Our young people have of done a great deal of promotion through social norm campaigns, awareness and presentations. They have several videos featured on our Raymond Coalition YouTube page.

In addition to our youth piece RCFY is also known to be a community convener. Community networking meetings have been happening on the second Thursday of the month for the past fifteen years at the same place and same location. Guest from our community, region and state attend. It is a great meeting to come together with others, who are concerned about, or support, the youth in the community and work on efforts together.

We are so proud of the overall efforts and commitment of everyone who is a part of RCFY. We often say, it is not one person, one organization or one group that makes a difference. It is the combined efforts of everyone working together, with a common goal, which is prevention and has an impact. That is RCFY. “RCFY is community, it is fun, it is connected, it is hope, it is about resilience.” RCFY member.
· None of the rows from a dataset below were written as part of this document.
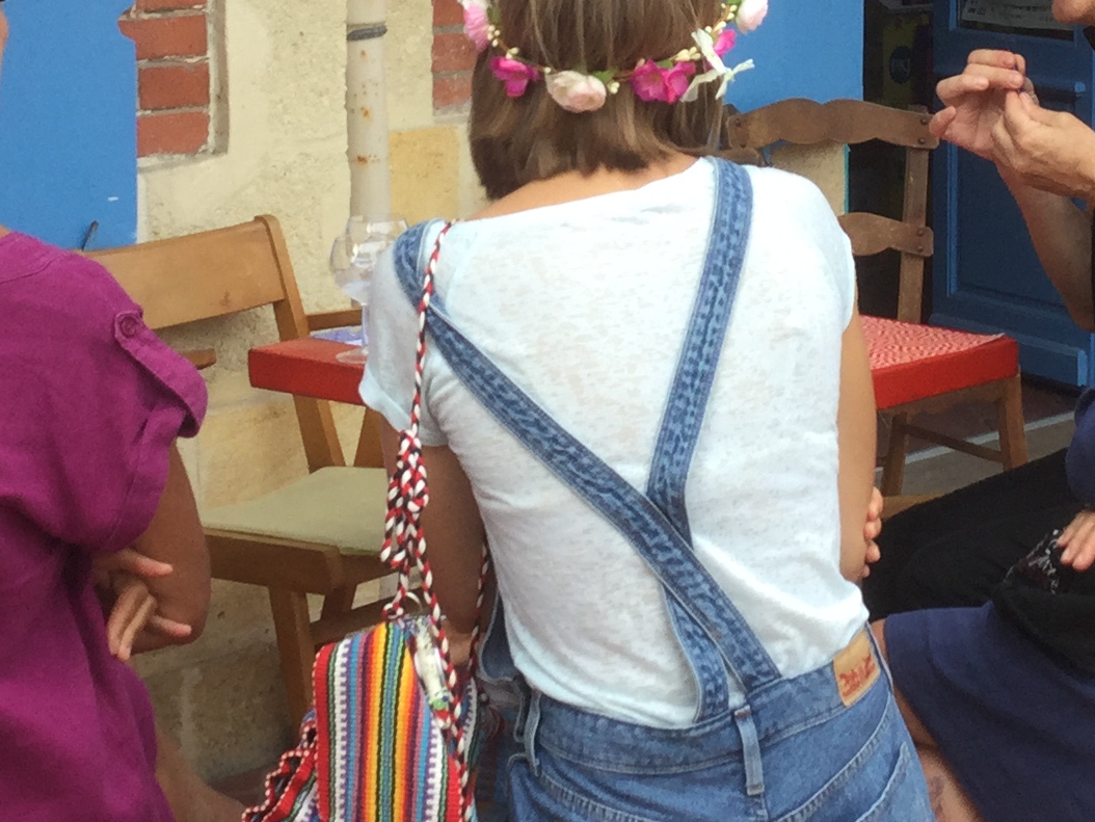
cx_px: 570
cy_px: 57
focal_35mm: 96
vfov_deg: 15.2
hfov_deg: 20.4
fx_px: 3037
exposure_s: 1/120
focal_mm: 3.3
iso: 25
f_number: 2.4
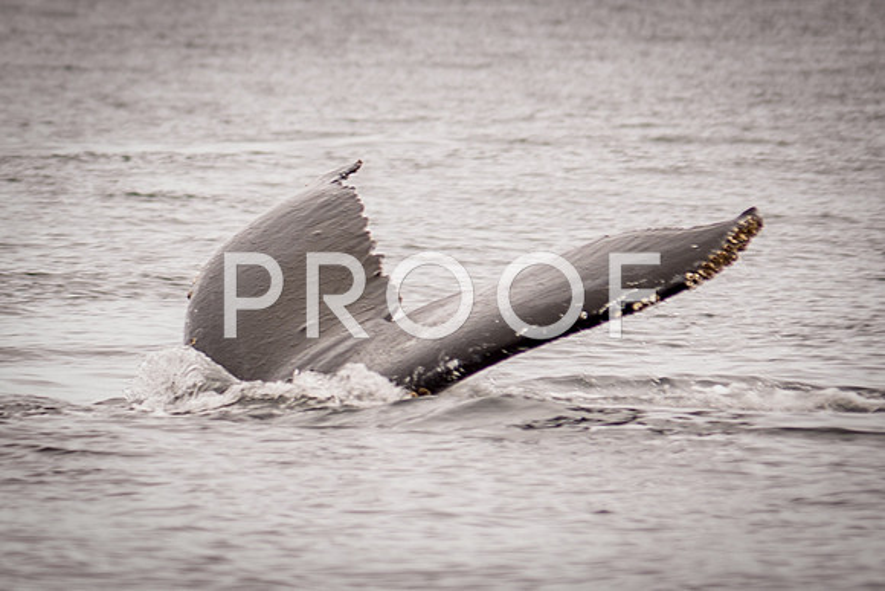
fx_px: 16337
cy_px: 347
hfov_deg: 3.1
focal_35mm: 664
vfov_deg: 2.1
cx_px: -241
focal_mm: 140
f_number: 2.8
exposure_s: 1/250
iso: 100
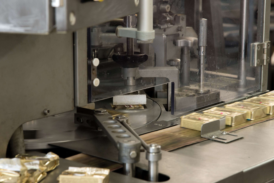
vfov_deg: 11.4
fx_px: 914
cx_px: 137
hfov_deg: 17.1
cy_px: 92
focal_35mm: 120
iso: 500
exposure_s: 1/8
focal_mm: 120
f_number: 10
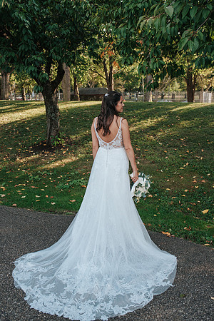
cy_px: 160
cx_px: 107
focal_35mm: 35
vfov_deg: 54.4
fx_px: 312
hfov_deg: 37.9
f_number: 4
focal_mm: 35
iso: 450
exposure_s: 1/1000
The commitment of our youth, staff, board members and community as a whole to RCFY is what sets apart from others. Many communities start coalition efforts and do great work. We operate RCFY like a business, with plans, policies and vision for a future. We are always planning for our sustainability and are very mindful of our practices. It is about raising the bar and having higher expectations for your community. People have come to expect quality and high standards and RCFY is about delivering.

What were you like growing up?
I think I was very quiet and kept mostly to myself in school. I had a few good friends, was not into sports and our school didn’t have many other clubs to be involved in. I took dance classes and they gave me personal confidence and taught me the importance of teamwork, practice and preparing for an outcome – our recital.

I did have an “ah ha” moment in my teens years that had a huge influence on my life. I can remember clear as day a speaker coming into my high school for an assembly. It was about making good choices and such. He said “Don’t let anyone tell you that you have to use alcohol, or any other drug, to have a good time. There are many ways to enjoy your life.” Substance misuse and addiction were issues that many people were not aware of or knew how to handle or discuss back then.

My family, my grandparents in particular, both struggled with alcohol and it had a huge impact on my life in many ways. I can honestly say it is the passion that drives my work today.

Looking back many of my childhood experiences play a role in where I am today. I am grateful for each of them, even the struggles, as I believe they built my resilience and desire to make a difference for other young people.